First 5 Predicted Probabilities (P(Y=0), P(Y=1)):
[[9.996e-01 4.000e-04]
 [3.360e-02 9.664e-01]
 [7.556e-01 2.444e-01]
 [3.560e-02 9.644e-01]
 [7.000e-03 9.930e-01]]

--- Calculating the Accuracy Score
Accuracy Score on Test Set: 0.97 (97.09%)

--- Interpreting the Accuracy Score
This means the model correctly predicted whether banknotes were forged or not for 97.09% of the banknotes in the unseen test data.

--- Calculating the Precision and Recall Scores
Precision Score: 0.94
Recall Score: 1.00

--- Interpreting the Precision and Recall Scores
- Precision (0.94): When the model predicts a banknote is forged, it is correct 93.8% of the time.
- Recall (1.00): The model correctly identifies 100.0% of all banknotes which were actually forged.


## Task 5: Coefficient Interpretation

In [39]:
print("\n--- Task 5: Coefficient Interpretation ---")

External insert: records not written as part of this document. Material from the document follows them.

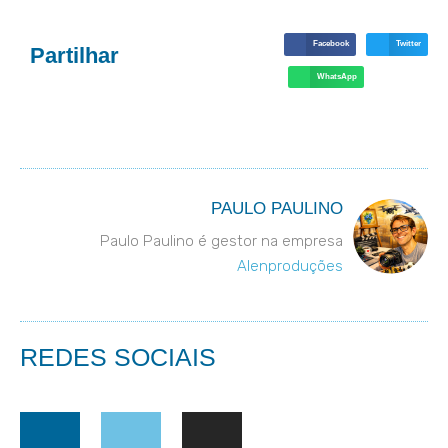
Facebook
Twitter
Partilhar
WhatsApp
PAULO PAULINO
Paulo Paulino é gestor na empresa
Alenproduções
REDES SOCIAIS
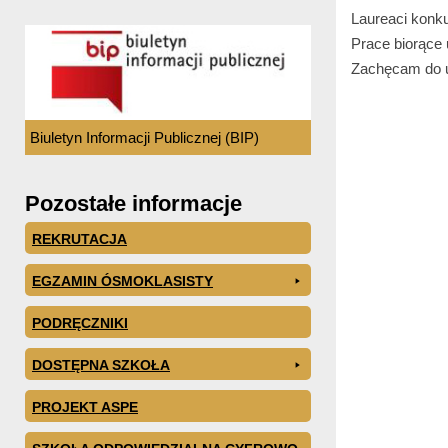
Laureaci konku
Prace biorące 
Zachęcam do u
Biuletyn Informacji Publicznej (BIP)
Pozostałe informacje
REKRUTACJA
EGZAMIN ÓSMOKLASISTY
PODRĘCZNIKI
DOSTĘPNA SZKOŁA
PROJEKT ASPE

# Extract coefficients from the trained model
log_coefficients = log_reg_model.coef_[0]
feature_names = x.columns
coeffs_log_df = pd.DataFrame({'Feature': feature_names, 'Coefficient (Log-Odds)': log_coefficients})

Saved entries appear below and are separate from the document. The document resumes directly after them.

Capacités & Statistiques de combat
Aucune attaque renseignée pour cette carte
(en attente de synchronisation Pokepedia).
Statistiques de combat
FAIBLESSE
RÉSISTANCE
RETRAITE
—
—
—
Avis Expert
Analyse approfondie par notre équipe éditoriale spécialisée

# Print the coefficients for 'Skewness' and 'Entropy'
print(f"\n--- Logistic Regression Model Coefficients (Banknote Authentiction Data) ---")
print(f"--- Coefficients for Skewness:")
print(coeffs_log_df[(coeffs_log_df['Feature'] == 'Skewness')])
print(f"\n--- Coefficients for Entropy:")
print(coeffs_log_df[(coeffs_log_df['Feature'] == 'Entropy')])




--- Task 5: Coefficient Interpretation ---

--- Logistic Regression Model Coefficients (Banknote Authentiction Data) ---
--- Coefficients for Skewness:
    Feature  Coefficient (Log-Odds)
1  Skewness               -4.806524

--- Coefficients for Entropy:
   Feature  Coefficient (Log-Odds)
3  Entropy                0.257966


## Task 6: Conclusion

The logistic regression model achieved 97.09% accuracy, 94% precision, and 100% recall in banknote authentication, with a strong negative Skewness coefficient (-4.81) reducing forgery odds and a small positive Entropy coefficient (0.26) slightly increasing them. This reliable model excels at verification but could improve with advanced techniques.

## Task 7: Code Quality

In [40]:
print("\n--- Task 7: Code Quality ---")
print("Ensure code is commented, uses meaningful variable names, and runs without errors.")


--- Task 7: Code Quality ---
Ensure code is commented, uses meaningful variable names, and runs without errors.